> **Information shown**
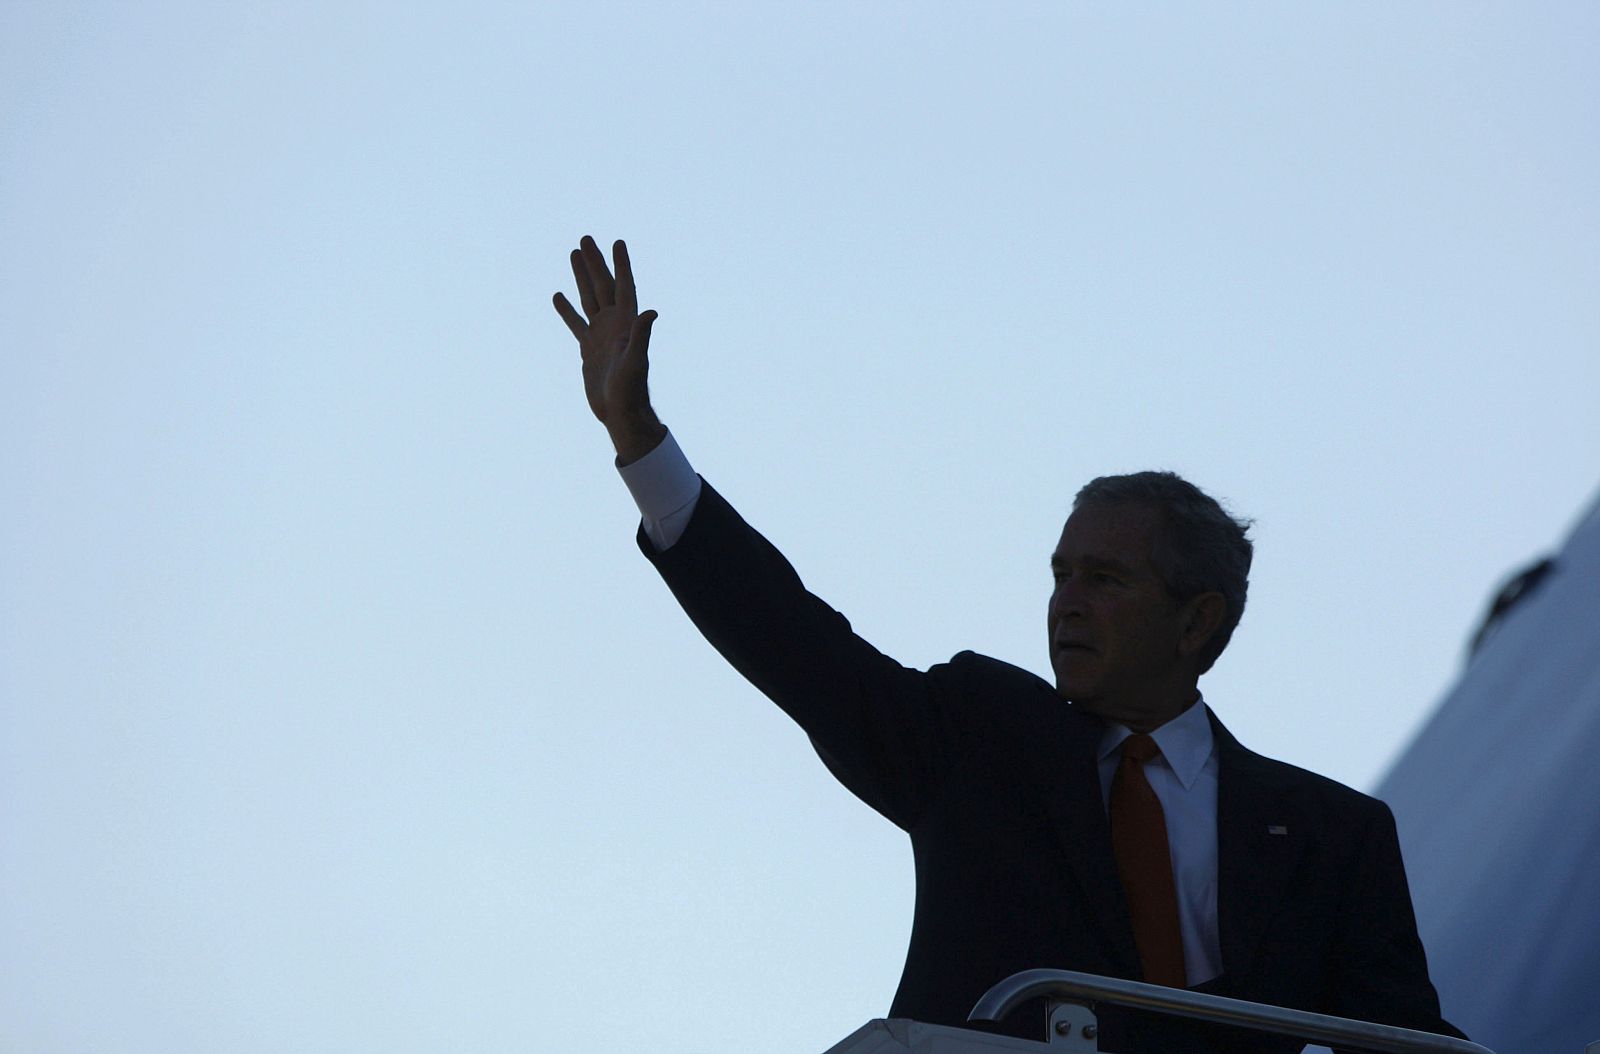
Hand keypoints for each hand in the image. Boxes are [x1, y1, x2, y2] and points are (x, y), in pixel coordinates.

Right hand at [553, 235, 664, 462]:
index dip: (622, 265)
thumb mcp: (636, 360)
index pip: (624, 286)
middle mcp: (615, 324)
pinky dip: (567, 310)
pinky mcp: (588, 347)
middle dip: (595, 263)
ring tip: (573, 254)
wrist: (620, 411)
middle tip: (586, 239)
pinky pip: (575, 323)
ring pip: (589, 299)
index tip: (618, 242)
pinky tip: (558, 295)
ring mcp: (601, 334)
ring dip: (581, 277)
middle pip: (603, 286)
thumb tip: (651, 311)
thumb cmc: (631, 389)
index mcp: (628, 323)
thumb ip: (642, 335)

> **Your goal**
Copy all lines from the material that hold "index".

> **Exercise answer**
index dip: (622, 265)
index pip: (624, 286)
index tip: (618, 242)
index mcp: (628, 323)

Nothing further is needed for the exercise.